* EXERCISE PASSAGE *
Pizza hints

Once you’ve made the dough, you will no doubt want to make a pizza or two.

Preparation

First, you’ll want to start preheating your oven. I recommend using a pizza stone to cook your pizza. This is just a flat piece of stone or ceramic that’s large enough for a pizza to sit directly on top. Assuming you’re using a pizza stone, you’ll need it to be quite hot. The hotter the better, and the more thoroughly heated the better. At the absolute latest, start preheating the oven when you pull the dough out of the bread machine (or whatever else you make it in) and before you let the dough balls rest.

If you find that your pizza crust comes out more doughy than you like, or that the dough isn’t cooked sufficiently while your cheese or other toppings burn, then your stone isn’t hot enough. Turn up the temperature (even if that seems counter-intuitive) and let the stone warm up longer.

Next, prepare your pizza peel. If you’re cooking the pie on a stone, you’ll need this broad, flat wooden or metal utensil to put the pizza on and take it off of the stone. Prepare the peel by sprinkling it liberally with semolina. I keep a salt shaker full of semolina for sprinkling on the peel.

If you don’t have any semolina (it’s easy to find in two-pound bags in grocery stores in my area), you can use corn meal instead. I have heard that at least some professional pizza parlors use corn meal. I think that semolina is a better choice, however. It’s more granular, so the pizza slides more easily on the peel, and the small granules that burn on the stone and stick to your pizza have a very pleasant, subtle flavor. Corn meal is a bit too fine, and also tends to turn into smoke in the oven.

Note that flour won’t work for this purpose, because you’ll need a lot of it to keep the dough from sticking to the peel, and then you’ll end up with thick powder all over the cooked pizza. The dry flour won’t really cook, but it will stick to the crust, turning to paste in your mouth. Flour is great, however, for working with the dough, such as dividing it into balls and stretching it, in the next step.

Now it’s time to take your well-rested balls of pizza dough and gently stretch them into the shape of a pizza. I start by flouring my hands and then flattening the ball of dough slightly on the floured counter top. Then I pick it up and gently pull on it to stretch it out to the point where gravity will take over, and then I just hang the stretching dough on my closed fists and manipulate it so that it stretches roughly evenly.

How much you stretch out the dough (together with its water content and the oven temperature) will determine the consistency of your crust. I like my crust to have a crisp bottom surface, but be ever so slightly bready just below the toppings. That requires a very hot stone and dough stretched just thin enough to see light through it.

Make sure there aren’t any holes in the dough—even moderate-sized pinholes can leak sauce through and make the dough stick to the peel. This will cause the whole pie to bunch up anesthetically when you try to slide it into the oven. And as you might expect, that will also affect the cooking consistency.

Place the stretched dough onto the prepared peel. Remember that the size of your pie is limited by both the size of the peel and the size of the stone. It’s convenient to find a peel that’s roughly the same size as your stone.

Ingredients and toppings

With your dough on the peel, add any ingredients you like. A traditional North American pizza would start with some sort of tomato sauce, followed by mozzarella cheese and other toppings, and hopefully a fair amount of spice, like oregano, garlic, crushed or ground hot pepper, or whatever you like. But why limit yourself to that? Try pesto, walnuts and gorgonzola with spinach, or perhaps a little tomato sauce and a mix of gouda, reggiano, mozzarella, and some other cheese you happen to have in the fridge.

Scene geometry reasoning rows
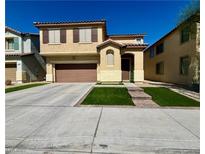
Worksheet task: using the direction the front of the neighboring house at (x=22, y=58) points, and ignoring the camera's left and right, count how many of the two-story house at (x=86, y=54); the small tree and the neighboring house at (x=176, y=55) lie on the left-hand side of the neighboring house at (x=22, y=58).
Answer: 3

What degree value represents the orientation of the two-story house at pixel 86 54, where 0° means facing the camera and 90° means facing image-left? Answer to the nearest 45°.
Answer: approximately 0°

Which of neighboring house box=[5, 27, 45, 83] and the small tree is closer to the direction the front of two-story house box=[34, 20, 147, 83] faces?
the small tree

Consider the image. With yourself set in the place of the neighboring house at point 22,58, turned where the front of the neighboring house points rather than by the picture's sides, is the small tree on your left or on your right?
on your left

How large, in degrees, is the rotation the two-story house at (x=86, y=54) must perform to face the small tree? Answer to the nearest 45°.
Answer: approximately 45° to its left

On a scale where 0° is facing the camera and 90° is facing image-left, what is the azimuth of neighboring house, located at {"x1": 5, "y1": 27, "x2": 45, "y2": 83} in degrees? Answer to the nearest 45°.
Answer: approximately 45°

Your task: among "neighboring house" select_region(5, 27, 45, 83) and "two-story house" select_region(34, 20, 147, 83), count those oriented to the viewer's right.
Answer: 0

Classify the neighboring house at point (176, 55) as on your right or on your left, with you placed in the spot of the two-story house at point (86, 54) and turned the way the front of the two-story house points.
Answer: on your left

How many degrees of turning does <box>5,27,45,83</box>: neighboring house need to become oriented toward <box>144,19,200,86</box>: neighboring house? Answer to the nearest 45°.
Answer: approximately 90° to its left

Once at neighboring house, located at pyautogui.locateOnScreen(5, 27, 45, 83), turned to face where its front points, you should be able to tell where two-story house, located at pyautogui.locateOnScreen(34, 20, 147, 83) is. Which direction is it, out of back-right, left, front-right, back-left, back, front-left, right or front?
left
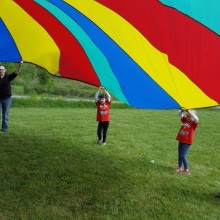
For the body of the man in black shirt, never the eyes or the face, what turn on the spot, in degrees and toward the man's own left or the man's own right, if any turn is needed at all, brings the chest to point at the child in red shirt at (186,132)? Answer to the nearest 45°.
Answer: approximately 45° to the man's own left

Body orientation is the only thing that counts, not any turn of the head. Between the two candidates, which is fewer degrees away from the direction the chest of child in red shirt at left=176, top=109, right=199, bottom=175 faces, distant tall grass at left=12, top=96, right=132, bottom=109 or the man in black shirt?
the man in black shirt

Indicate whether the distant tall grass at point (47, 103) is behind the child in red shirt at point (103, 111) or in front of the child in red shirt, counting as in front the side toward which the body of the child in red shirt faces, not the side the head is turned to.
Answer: behind

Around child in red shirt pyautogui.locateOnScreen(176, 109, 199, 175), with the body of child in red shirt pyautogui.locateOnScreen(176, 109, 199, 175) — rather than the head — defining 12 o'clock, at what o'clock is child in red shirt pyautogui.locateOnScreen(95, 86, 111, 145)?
child in red shirt pyautogui.locateOnScreen(95, 86, 111, 145) is roughly at 3 o'clock from child in red shirt pyautogui.locateOnScreen(176, 109, 199, 175).

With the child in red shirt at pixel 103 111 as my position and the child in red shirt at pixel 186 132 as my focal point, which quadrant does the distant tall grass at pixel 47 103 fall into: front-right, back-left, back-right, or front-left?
back-left

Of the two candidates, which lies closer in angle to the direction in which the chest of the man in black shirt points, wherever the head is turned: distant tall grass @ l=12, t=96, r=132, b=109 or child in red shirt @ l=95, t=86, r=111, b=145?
the child in red shirt
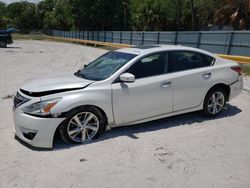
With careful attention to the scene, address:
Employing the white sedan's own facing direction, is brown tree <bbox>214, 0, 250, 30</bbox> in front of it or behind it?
behind

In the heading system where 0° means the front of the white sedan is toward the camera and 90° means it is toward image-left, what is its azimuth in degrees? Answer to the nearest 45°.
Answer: approximately 45°
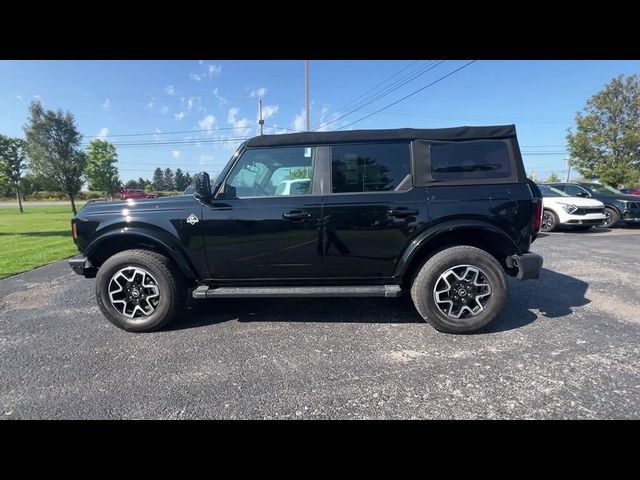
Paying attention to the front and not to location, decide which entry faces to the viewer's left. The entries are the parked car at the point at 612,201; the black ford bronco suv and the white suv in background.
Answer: the black ford bronco suv

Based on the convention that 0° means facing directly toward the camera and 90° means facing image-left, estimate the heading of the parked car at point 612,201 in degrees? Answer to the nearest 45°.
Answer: approximately 315°

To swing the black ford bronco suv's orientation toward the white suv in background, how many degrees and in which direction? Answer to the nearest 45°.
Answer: approximately 135° to its right

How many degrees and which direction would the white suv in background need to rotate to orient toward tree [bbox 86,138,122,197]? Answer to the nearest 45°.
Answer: approximately 135° to its right

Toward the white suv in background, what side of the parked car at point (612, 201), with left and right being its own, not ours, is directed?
right

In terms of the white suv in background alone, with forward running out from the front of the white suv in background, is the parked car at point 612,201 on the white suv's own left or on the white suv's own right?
on the white suv's own left

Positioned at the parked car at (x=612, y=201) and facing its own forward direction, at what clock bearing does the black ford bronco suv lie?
The black ford bronco suv is roughly at 2 o'clock from the parked car.

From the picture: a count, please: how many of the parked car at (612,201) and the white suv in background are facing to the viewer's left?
0

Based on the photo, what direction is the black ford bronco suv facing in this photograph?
to the viewer's left

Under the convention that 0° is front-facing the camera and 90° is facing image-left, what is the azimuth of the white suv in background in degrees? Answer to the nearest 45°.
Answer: approximately 315°

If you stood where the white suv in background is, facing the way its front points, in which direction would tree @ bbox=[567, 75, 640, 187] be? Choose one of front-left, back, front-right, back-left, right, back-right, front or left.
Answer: back-left

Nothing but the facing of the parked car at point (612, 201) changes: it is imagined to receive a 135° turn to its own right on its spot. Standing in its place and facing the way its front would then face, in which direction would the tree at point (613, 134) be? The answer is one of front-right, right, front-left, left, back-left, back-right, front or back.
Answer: right

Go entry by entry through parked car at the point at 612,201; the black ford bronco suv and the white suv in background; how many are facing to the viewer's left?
1
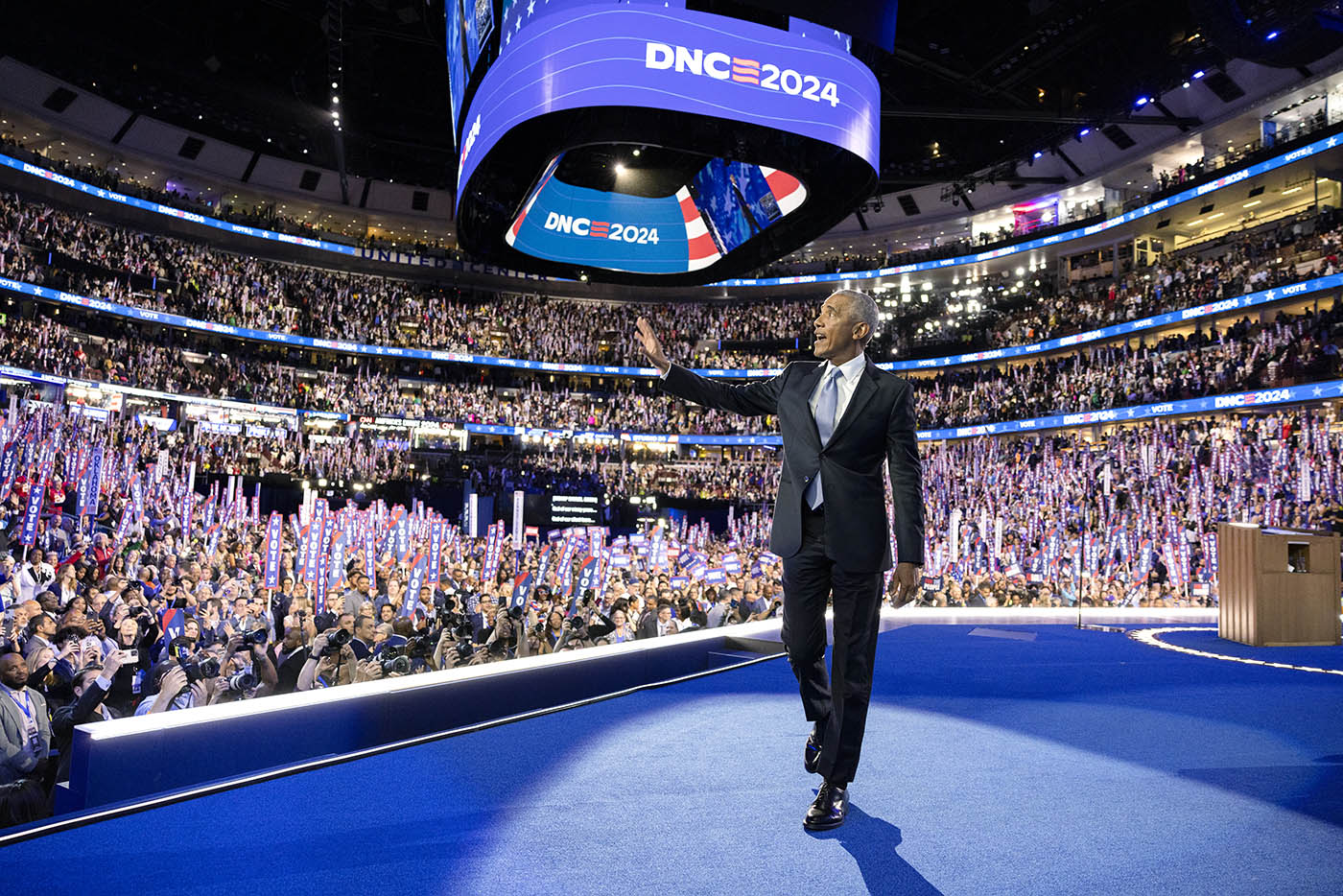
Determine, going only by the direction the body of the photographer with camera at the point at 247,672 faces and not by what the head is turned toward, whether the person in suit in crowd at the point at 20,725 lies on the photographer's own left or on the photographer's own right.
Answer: on the photographer's own right

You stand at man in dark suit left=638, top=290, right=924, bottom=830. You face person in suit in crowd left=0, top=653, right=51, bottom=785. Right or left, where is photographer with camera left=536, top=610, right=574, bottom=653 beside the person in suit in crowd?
right

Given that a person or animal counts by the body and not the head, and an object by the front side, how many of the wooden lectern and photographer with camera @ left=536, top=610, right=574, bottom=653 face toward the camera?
1

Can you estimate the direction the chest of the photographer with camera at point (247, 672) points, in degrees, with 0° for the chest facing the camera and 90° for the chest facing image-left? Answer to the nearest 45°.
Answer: approximately 315°

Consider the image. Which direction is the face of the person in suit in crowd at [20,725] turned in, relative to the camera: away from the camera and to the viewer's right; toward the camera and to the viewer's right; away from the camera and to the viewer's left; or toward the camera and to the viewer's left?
toward the camera and to the viewer's right

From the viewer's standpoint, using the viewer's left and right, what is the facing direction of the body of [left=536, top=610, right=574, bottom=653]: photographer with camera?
facing the viewer

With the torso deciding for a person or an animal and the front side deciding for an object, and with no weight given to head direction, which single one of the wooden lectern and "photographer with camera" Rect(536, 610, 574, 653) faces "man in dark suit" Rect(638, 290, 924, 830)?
the photographer with camera

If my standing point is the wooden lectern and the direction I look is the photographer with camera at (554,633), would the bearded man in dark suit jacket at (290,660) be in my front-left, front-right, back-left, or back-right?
front-left

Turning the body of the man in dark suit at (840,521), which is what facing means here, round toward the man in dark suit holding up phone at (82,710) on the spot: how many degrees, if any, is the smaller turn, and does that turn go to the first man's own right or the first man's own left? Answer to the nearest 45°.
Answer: approximately 90° to the first man's own right

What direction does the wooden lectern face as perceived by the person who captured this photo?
facing away from the viewer and to the left of the viewer

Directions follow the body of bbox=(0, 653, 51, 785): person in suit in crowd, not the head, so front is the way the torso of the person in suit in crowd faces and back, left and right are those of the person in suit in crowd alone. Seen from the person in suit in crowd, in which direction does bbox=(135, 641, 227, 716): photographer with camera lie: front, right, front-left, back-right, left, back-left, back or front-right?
left

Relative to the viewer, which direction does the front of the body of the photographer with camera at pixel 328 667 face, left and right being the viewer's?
facing the viewer and to the right of the viewer

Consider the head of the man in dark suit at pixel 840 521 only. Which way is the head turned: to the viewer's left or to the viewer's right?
to the viewer's left

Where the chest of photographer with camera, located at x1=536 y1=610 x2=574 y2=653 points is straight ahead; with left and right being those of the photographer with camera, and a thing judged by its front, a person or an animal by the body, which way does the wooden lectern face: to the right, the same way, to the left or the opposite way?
the opposite way
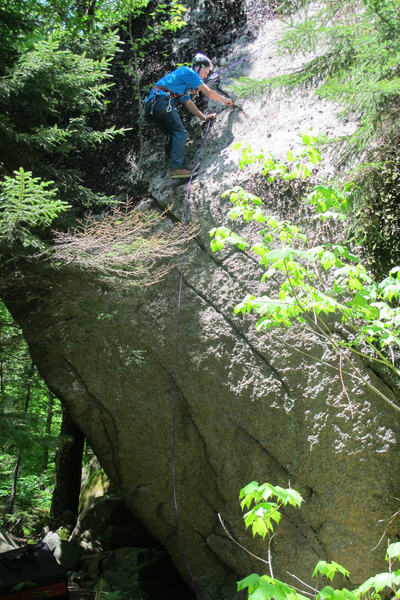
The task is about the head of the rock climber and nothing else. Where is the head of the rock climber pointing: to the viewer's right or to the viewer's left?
to the viewer's right

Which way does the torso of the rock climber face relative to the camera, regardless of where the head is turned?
to the viewer's right
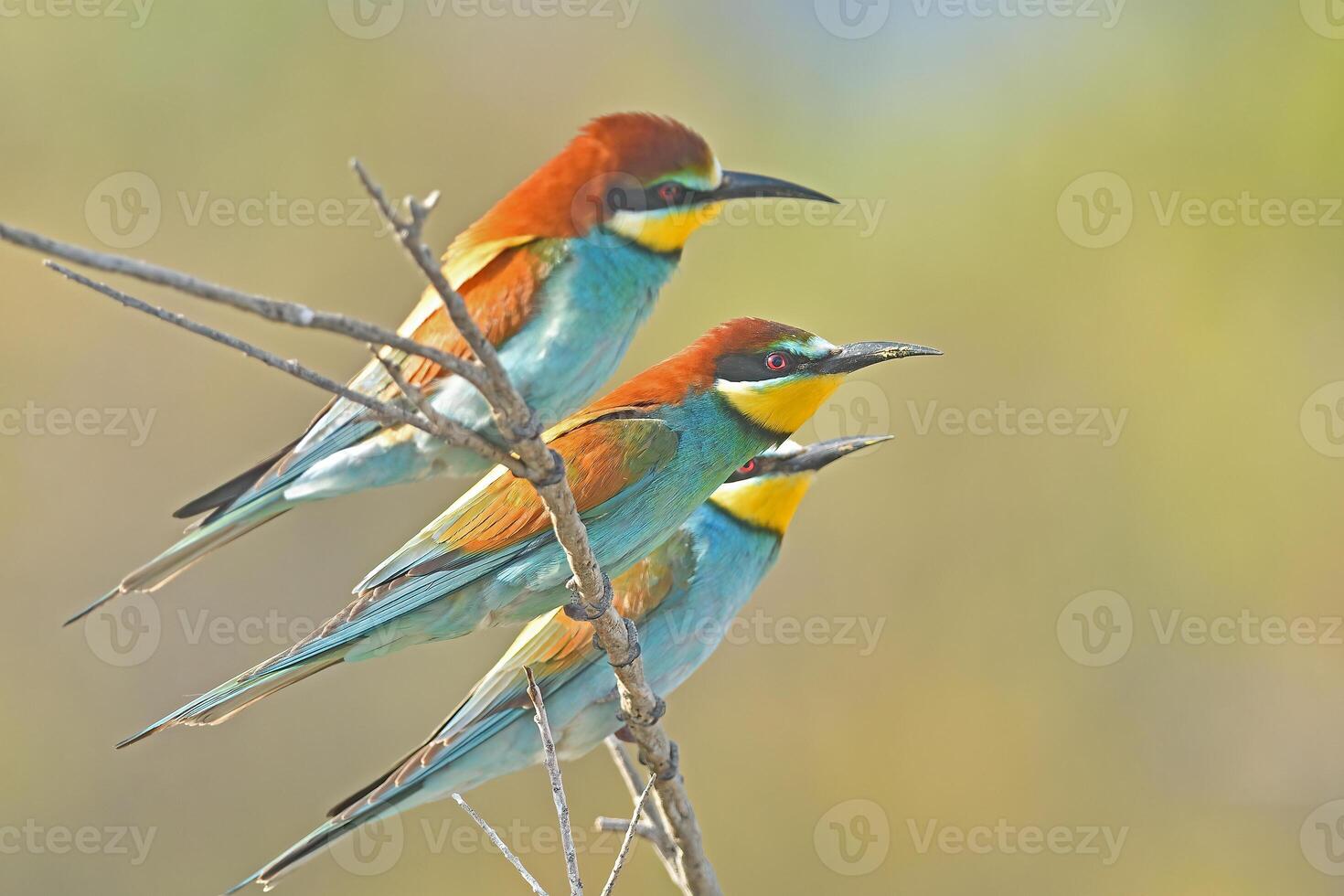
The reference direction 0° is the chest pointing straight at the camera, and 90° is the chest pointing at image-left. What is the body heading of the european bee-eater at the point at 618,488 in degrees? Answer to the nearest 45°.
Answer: approximately 270°

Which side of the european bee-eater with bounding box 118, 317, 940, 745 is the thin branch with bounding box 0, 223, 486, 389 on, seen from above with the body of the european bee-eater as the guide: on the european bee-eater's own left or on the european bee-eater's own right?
on the european bee-eater's own right

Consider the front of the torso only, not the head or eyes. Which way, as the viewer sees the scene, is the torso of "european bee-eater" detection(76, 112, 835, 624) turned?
to the viewer's right

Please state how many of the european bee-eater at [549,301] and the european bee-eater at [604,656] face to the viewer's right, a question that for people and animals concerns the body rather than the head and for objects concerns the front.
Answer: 2

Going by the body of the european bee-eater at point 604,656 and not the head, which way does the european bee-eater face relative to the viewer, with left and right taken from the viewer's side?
facing to the right of the viewer
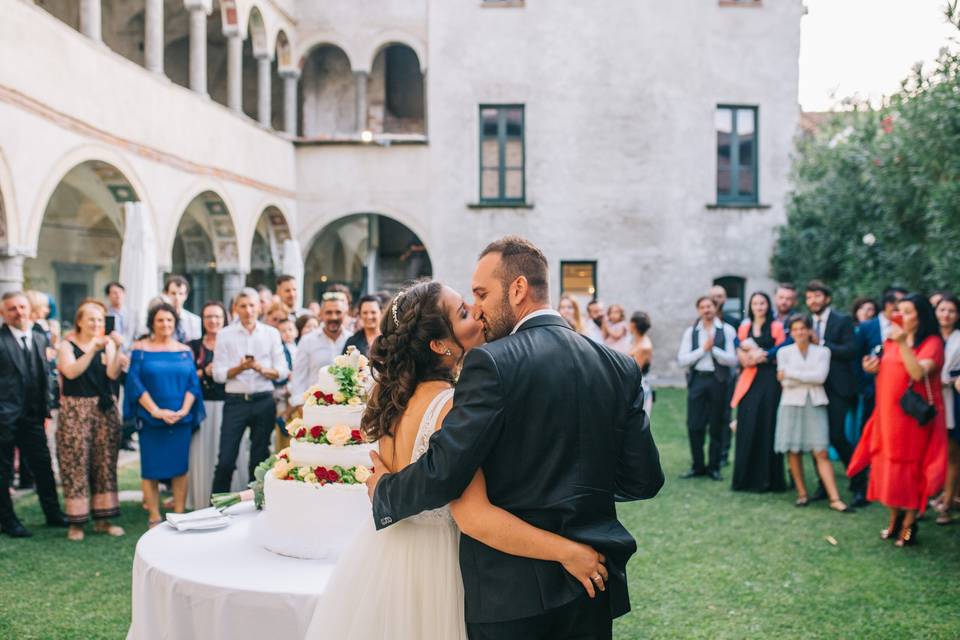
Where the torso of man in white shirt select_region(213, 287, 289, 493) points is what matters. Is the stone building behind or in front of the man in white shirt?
behind

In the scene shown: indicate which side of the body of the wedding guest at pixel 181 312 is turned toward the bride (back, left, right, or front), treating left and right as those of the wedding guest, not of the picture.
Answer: front

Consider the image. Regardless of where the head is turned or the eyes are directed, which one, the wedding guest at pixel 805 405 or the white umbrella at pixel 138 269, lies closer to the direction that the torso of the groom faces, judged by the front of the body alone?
the white umbrella

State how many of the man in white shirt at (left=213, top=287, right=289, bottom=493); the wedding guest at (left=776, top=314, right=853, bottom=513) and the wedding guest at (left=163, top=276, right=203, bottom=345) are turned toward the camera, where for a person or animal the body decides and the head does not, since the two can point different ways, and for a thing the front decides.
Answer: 3

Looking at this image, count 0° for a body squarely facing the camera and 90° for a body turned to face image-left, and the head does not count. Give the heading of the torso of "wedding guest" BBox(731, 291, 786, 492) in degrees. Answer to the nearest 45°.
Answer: approximately 0°

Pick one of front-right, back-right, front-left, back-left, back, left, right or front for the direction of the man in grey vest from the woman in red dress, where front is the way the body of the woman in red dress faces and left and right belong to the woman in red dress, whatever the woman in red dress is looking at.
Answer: right

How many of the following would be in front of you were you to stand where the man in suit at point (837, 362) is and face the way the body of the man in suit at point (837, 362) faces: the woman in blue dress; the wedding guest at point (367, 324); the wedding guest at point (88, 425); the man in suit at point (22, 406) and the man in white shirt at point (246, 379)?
5

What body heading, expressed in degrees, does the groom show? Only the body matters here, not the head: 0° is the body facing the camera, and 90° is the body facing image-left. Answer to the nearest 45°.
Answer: approximately 135°

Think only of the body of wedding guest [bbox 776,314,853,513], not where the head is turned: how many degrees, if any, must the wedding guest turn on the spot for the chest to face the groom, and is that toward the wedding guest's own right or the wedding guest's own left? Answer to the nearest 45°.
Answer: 0° — they already face them

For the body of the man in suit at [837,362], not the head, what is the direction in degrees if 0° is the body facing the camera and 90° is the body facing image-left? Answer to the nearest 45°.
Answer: approximately 45°

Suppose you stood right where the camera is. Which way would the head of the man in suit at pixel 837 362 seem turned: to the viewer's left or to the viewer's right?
to the viewer's left

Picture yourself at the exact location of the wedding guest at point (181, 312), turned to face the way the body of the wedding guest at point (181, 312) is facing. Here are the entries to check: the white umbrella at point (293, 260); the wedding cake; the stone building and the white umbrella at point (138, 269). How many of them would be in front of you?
1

* WHAT YOU WILL DO *
Reproduce everything in the pizza hints from "Next, prepare your" down to "in the oven.", word for word.

* EXERCISE ANSWER *
Next, prepare your pizza peel. If you’re cooking the pie on a stone, you’ll need this broad, flat wooden or metal utensil to put the pizza on and take it off of the stone. Prepare the peel by sprinkling it liberally with semolina. I keep a salt shaker full of semolina for sprinkling on the peel.

If you don’t have any semolina (it’s easy to find in two-pound bags in grocery stores in my area), you can use corn meal instead. I have heard that at least some professional pizza parlors use corn meal. I think that semolina is a better choice, however. It’s more granular, so the pizza slides more easily on the peel, and the small granules that burn on the stone and stick to your pizza have a very pleasant, subtle flavor. Corn meal is a bit too fine, and also tends to turn into smoke in the oven.